Beloit run total on Sunday.

Meanwhile, Gott continues to impress since he was called up from Eugene on June 26. Remember, it was less than two month’s ago that the reliever was pitching for the University of Kentucky. Now in the Midwest League, he’s allowed one earned run in his first 8.2 innings. Sunday was the first time that Trevor gott to work two innings and he was just as effective as he’d been in shorter stints.

And, let’s hope this doesn’t jinx Nunn, but the left-hander has now made seven consecutive appearances without allowing a run. That’s true for 11 of his last 12 appearances as a matter of fact. And those aren’t just spots where he came in to pitch situationally. Of those 12 outings, Chris pitched at least an inning in all but one of them.


We sat down with Fort Wayne’s skipper Sunday for our weekly chat. In light of Tim Lincecum’s no-hitter Saturday night we asked Jose if he was ever involved in a no-hitter during his big league career. Jose also reflects on returning to the state where he began his career with the Brewers and tries to make sense of the TinCaps’ struggles in the second half. Take a listen below:


The TinCaps’ jerseys were hung at half-hanger in the clubhouse this weekend. It is with deep regret that we inform you Fort Wayne’s pitching staff lost one of its own on Saturday: Matthew Shepherd’s chin beard, which had been growing for five months, was shaved.

Somewhere in the Beloit, WI, Rodeway Inn there's a tomb that reads: "Matthew Shepherd's Chin Beard, February 2013-July 2013. Never forget."

According to teammates, that’s “Shep” on the left and “Matthew” on the right. Test results are still pending to confirm if they are the same person.

Somewhere among the tombstones at the Beloit, WI, Rodeway Inn there’s now one that reads: “Matthew Shepherd’s Chin Beard, February 2013-July 2013. Gone but not forgotten.”

The Fort Wayne pitching staff has requested that in lieu of flowers, chin-hair re-growth supplements be sent to Parkview Field in memory of Matthew Shepherd’s Chin Beard.


The TinCaps have a day off Tuesday. Many on the team will be using it to finally unwind and relax after six days on the road. Some will play golf. We wish we could go play golf, too, but for now we have to settle for hitting the links this way…

* The New York Times asks “Who Scores Games by Hand Anymore?” Fans keeping score at the ballpark has become something of a lost art given that A) there’s now more to do at a game than just the game these days, B) with technology, you can just check the box score on your phone.

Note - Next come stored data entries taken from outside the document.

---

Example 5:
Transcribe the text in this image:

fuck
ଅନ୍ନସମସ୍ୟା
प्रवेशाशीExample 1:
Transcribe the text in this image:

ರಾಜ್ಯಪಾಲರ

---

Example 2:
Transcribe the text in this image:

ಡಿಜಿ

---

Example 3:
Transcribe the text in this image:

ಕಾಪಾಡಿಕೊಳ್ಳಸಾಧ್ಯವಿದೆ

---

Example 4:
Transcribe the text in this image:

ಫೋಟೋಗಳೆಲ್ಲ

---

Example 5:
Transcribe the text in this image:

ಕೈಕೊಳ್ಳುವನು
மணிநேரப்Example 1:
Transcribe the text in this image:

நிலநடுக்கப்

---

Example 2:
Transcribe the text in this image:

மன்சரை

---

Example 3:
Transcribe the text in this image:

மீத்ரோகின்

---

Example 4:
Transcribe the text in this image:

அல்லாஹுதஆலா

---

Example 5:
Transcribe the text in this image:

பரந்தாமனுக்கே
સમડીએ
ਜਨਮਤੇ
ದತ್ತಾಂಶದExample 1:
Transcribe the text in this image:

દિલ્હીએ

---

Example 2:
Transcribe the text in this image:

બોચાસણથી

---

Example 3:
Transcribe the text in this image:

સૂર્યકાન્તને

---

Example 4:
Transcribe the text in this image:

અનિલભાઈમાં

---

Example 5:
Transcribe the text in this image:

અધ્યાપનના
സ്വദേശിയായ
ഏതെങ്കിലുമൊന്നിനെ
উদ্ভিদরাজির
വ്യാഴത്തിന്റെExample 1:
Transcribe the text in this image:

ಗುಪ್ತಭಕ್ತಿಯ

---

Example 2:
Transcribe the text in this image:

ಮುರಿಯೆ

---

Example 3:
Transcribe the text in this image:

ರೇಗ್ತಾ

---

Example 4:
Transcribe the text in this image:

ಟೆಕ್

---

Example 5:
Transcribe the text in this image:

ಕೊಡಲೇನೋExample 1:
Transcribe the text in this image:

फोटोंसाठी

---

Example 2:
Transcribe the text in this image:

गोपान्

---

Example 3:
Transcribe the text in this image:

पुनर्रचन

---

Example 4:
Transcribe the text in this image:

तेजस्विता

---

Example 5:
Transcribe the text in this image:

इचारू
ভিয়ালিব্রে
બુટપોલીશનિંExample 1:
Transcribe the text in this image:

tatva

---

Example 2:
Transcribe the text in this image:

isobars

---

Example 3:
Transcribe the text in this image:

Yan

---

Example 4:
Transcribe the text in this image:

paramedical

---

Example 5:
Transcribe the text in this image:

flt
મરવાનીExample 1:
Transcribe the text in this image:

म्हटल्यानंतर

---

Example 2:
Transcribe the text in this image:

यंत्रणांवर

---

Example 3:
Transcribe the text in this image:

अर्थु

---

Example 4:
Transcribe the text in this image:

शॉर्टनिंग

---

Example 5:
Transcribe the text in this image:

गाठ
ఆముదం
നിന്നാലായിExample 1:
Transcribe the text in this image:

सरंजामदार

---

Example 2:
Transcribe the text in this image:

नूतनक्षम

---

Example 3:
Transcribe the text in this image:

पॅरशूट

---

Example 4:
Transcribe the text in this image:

Personally, my dad taught me how to keep score at Mets games growing up. I can remember when I was little I didn’t understand what he was doing and then over time I learned from him. It felt like something of a rite of passage. It would be sad to see the practice go by the wayside, but I won’t be shocked if it does.

On the note of keeping score: For as long as I’ve listened to baseball games on the radio, I’ve heard broadcasters say (for example, on a groundout to second base), “That’s 4-to-3 if you’re scoring at home.” Now as a broadcaster myself, I say it every once in a while, too —  just as a product of having heard it so much. But I’ve always wondered, does anyone actually score games at home? I find it hard to believe anyone would, especially in 2013.

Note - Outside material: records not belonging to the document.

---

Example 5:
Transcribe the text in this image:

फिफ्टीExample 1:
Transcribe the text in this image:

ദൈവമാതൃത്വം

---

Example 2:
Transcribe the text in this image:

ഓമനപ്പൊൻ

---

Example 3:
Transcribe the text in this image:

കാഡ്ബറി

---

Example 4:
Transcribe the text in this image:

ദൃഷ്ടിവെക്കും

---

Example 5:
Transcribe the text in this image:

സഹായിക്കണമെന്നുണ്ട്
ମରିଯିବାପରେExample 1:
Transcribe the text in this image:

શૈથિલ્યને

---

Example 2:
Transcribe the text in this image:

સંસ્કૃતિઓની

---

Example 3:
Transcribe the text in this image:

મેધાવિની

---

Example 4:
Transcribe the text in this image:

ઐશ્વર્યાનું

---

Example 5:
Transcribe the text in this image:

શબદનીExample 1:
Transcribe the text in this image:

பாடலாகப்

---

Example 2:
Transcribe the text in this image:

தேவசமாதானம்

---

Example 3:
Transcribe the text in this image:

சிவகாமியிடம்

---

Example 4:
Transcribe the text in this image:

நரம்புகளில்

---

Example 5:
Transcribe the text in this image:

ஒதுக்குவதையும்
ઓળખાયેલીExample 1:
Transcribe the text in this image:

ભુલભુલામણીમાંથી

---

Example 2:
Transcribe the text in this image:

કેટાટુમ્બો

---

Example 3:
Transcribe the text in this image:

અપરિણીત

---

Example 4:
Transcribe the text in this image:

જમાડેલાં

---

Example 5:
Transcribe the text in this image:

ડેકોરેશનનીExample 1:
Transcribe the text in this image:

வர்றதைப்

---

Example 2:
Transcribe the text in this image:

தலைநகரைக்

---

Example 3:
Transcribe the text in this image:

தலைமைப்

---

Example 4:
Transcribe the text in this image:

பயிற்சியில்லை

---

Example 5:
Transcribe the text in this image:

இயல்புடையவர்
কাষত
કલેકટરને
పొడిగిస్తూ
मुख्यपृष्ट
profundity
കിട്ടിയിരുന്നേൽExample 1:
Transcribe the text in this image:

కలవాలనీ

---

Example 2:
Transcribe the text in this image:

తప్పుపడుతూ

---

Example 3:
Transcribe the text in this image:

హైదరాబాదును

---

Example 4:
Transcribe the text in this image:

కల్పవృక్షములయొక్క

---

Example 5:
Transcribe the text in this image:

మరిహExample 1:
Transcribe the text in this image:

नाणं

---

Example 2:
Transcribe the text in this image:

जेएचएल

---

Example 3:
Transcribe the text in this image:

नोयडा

The Wall Street Journal reports “In America’s Pastime, Baseball Players Pass A Lot of Time.” A detailed study of three games shows that 90% of a baseball game is spent standing around. By WSJ calculations, the average three-hour game features 17 minutes and 58 seconds of action. That’s it. Meanwhile, the “time between batters” averaged about 34 minutes, the “time between innings” averaged about 43 minutes, and the “time between pitches” consumed about 1 hour, 15 minutes.

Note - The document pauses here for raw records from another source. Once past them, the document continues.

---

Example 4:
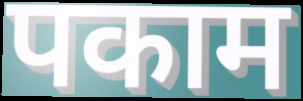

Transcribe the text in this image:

पकाम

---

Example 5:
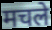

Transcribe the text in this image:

मचलेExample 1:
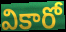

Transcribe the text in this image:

వికారో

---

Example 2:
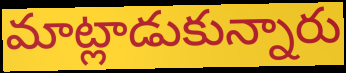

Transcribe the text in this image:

మాట్లాడుకున్నారు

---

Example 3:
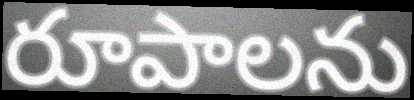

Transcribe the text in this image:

రూపాలను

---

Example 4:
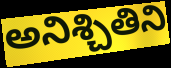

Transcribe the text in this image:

అనిశ్చితిని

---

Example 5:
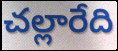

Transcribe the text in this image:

చల్లారేదిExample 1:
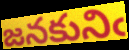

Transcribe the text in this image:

జనకునిఁ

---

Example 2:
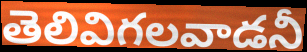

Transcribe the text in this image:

తెలివిగలవాడనీ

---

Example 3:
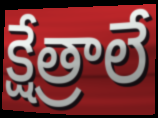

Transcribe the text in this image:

క్షేత్రాలే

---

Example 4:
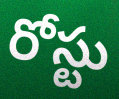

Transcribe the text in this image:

రోస్టు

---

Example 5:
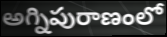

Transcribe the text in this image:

అగ్నిపురాణంలోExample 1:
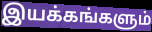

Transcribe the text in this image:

இயக்கங்களும்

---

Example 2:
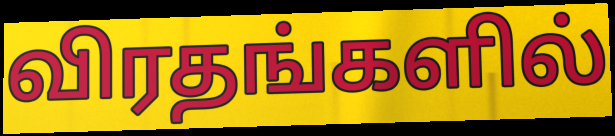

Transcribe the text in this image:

விரதங்களில்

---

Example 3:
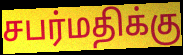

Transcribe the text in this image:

சபர்மதிக்கு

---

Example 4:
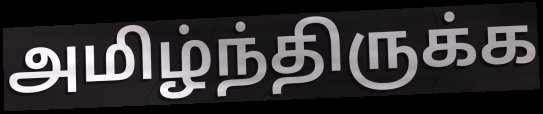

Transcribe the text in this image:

அமிழ்ந்திருக்க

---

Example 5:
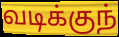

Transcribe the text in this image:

வடிக்குந்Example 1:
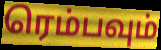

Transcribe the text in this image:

ரெம்பவும்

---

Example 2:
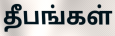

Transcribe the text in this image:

தீபங்கள்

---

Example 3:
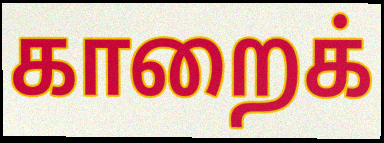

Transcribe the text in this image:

காறைக்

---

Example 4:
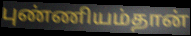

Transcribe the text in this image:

புண்ணியம்தான்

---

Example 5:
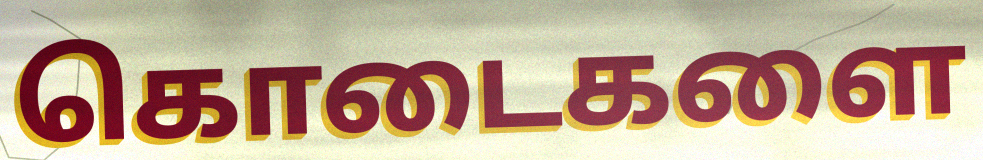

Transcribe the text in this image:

கொடைகளை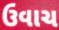
ઉવાચ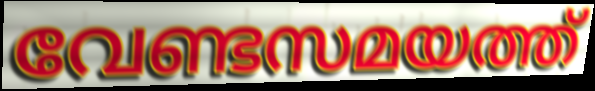
വേണ്ടസമയത്ത്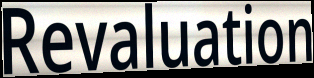
Revaluation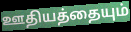
ஊதியத்தையும்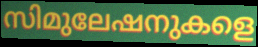
സിമുലേഷനുകളെ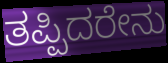
ತಪ್ಪಿದರೇನುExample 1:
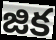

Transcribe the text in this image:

జిక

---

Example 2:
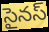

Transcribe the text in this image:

సైనస్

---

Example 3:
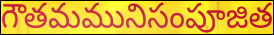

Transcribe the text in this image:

గౌతమమునిసంపూజిత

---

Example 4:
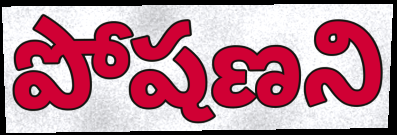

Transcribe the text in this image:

పోషణని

It’s Monday morning on day six of a six-day trip so I’m in no mind to present solutions, but I do believe this is a problem for the sport, especially when you consider today’s culture of instant-gratification. It’s not going to happen overnight (although the TV ratings of late are already evidence) but baseball’s popularity is diminishing and this is a big part of the reason why in my opinion.

* A couple weeks late on this, but in case you missed it, check out the gift that the Twins gave Mariano Rivera as a retirement present.

An apropos gift for the closer who holds the unofficial record for most bats caused to be broken.